▶ DIRECTIONS
Needed from the data below: every line from the one with "After it develops" up to and including the one with "to obtain them?", repeated exactly and with nothing else.

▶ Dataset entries
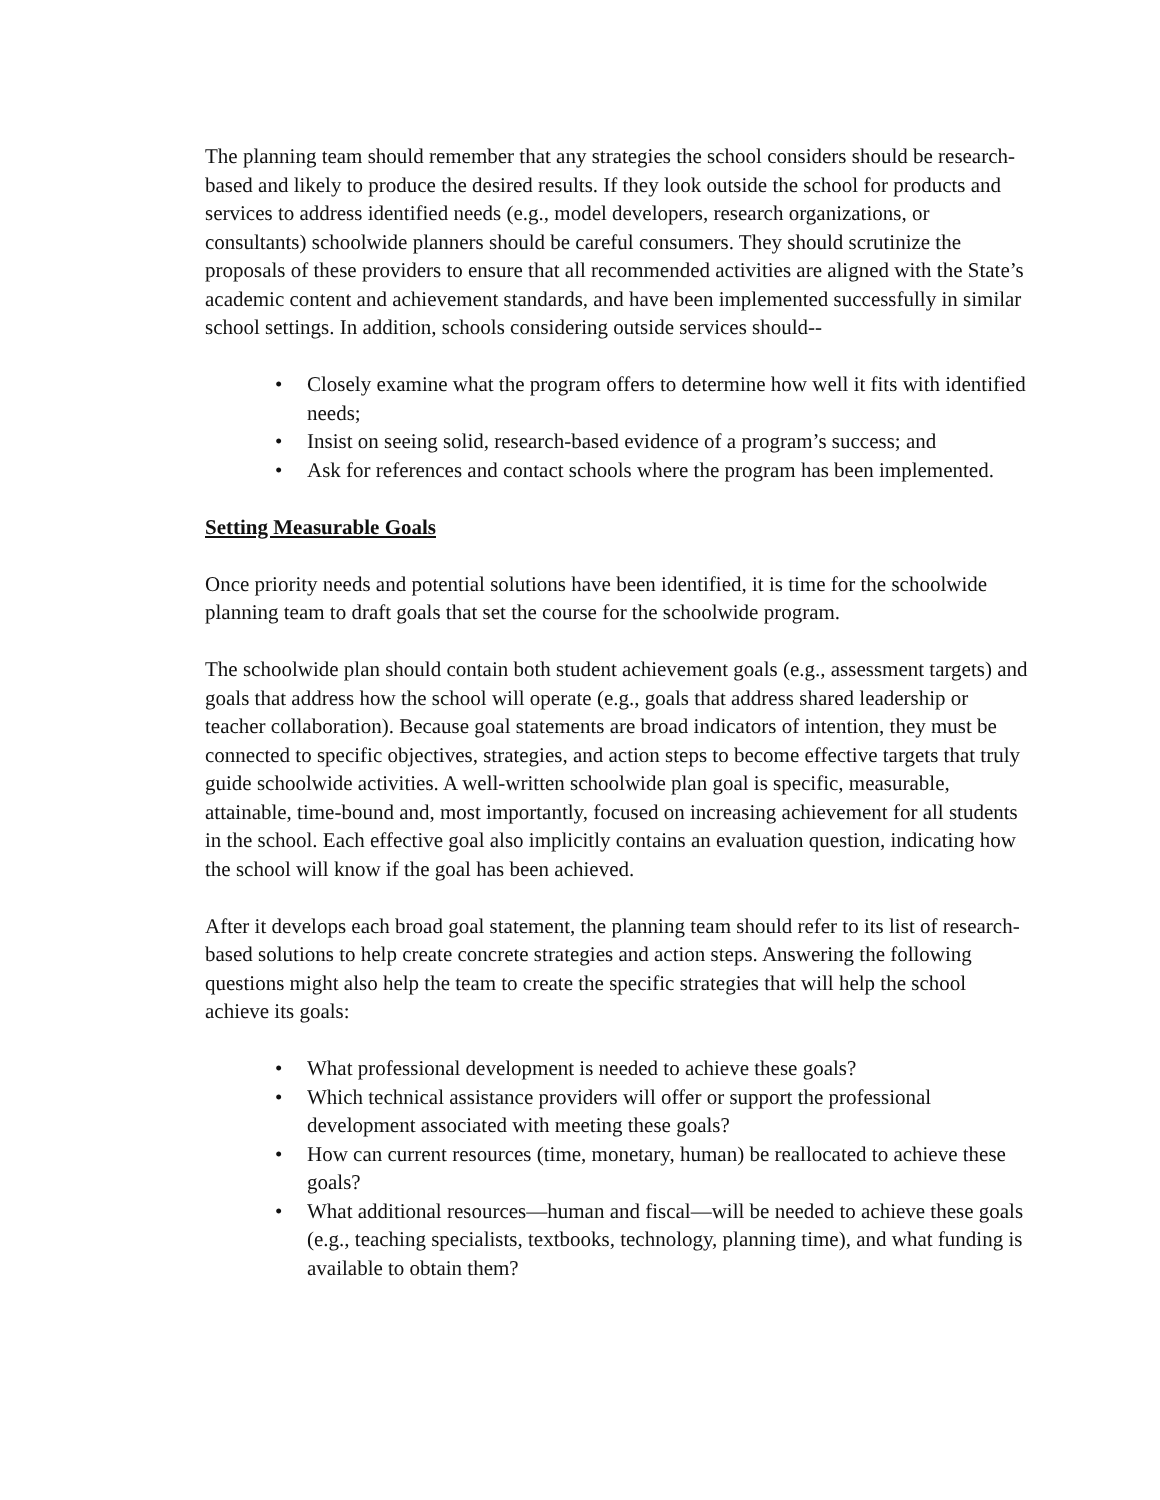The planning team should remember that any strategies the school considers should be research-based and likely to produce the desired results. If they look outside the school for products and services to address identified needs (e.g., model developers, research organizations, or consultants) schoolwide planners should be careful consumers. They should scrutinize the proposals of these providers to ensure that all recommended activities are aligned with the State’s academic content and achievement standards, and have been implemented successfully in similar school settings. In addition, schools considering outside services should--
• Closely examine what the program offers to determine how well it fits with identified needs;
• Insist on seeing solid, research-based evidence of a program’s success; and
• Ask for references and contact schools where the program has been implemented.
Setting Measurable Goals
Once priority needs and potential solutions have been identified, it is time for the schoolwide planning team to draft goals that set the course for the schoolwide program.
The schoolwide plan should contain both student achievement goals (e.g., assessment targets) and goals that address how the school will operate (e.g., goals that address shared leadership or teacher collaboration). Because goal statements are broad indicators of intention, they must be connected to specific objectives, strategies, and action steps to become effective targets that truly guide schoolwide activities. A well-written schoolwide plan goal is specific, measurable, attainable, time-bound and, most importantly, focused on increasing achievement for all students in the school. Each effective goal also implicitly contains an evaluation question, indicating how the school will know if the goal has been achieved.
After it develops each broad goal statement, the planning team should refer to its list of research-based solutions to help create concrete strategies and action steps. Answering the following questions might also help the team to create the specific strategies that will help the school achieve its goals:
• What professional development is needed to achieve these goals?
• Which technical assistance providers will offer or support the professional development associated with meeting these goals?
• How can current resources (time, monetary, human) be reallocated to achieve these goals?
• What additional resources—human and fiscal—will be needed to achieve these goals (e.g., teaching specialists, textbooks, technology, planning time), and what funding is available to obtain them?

...

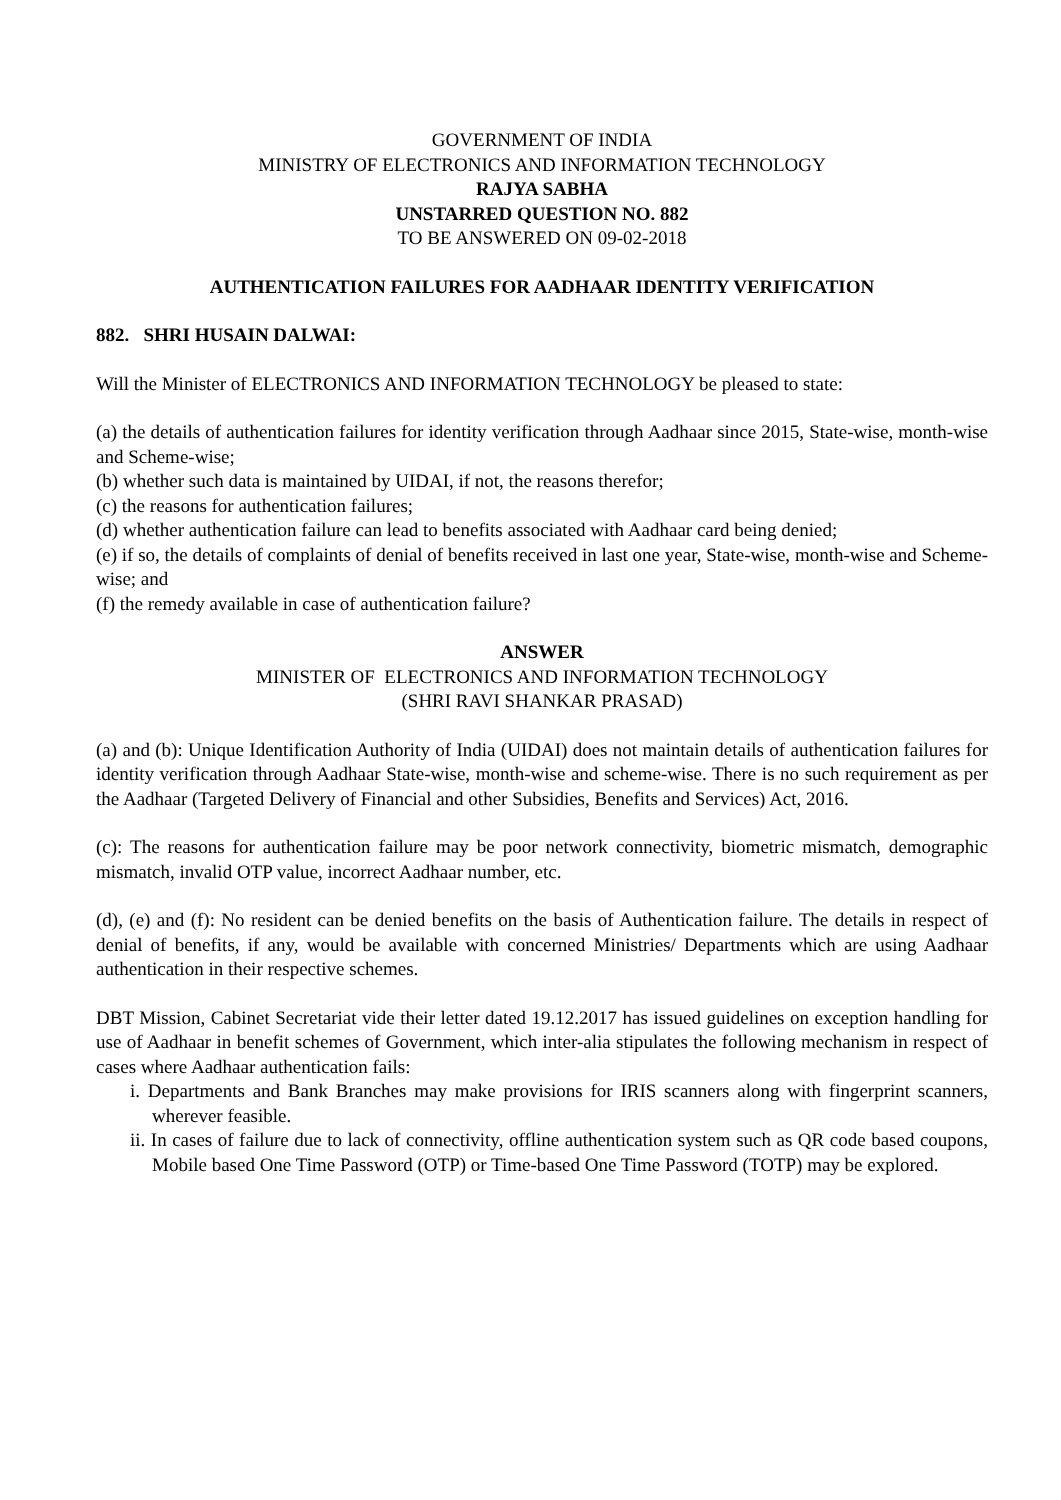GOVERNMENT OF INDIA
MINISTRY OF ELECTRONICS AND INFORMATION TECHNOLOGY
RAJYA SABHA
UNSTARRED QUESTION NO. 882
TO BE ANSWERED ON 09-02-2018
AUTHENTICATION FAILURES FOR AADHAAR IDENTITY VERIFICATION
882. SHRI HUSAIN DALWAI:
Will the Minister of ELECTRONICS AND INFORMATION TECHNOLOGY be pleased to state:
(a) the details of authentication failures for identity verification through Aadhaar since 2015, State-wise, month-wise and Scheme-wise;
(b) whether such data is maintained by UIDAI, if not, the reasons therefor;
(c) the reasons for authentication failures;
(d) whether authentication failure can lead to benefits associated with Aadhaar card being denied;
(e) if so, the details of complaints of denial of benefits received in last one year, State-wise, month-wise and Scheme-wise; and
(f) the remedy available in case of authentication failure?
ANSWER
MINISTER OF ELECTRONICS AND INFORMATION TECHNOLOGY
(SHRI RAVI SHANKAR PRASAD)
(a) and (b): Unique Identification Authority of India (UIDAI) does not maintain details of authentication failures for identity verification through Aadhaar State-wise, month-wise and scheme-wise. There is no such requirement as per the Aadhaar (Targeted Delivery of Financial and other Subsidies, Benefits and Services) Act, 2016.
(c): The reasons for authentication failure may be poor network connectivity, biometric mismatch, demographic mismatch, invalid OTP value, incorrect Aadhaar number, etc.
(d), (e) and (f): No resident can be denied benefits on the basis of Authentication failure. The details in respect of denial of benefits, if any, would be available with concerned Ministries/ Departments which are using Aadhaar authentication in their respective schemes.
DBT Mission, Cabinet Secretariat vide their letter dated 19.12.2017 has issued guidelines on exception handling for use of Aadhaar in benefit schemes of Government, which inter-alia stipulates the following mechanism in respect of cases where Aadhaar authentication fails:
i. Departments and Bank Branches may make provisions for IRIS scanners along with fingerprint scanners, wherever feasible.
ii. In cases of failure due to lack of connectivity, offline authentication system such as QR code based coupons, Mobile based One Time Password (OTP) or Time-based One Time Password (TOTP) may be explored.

▶ RESULT
After it develops each broad goal statement, the planning team should refer to its list of research-based solutions to help create concrete strategies and action steps. Answering the following questions might also help the team to create the specific strategies that will help the school achieve its goals:
• What professional development is needed to achieve these goals?
• Which technical assistance providers will offer or support the professional development associated with meeting these goals?
• How can current resources (time, monetary, human) be reallocated to achieve these goals?
• What additional resources—human and fiscal—will be needed to achieve these goals (e.g., teaching specialists, textbooks, technology, planning time), and what funding is available to obtain them?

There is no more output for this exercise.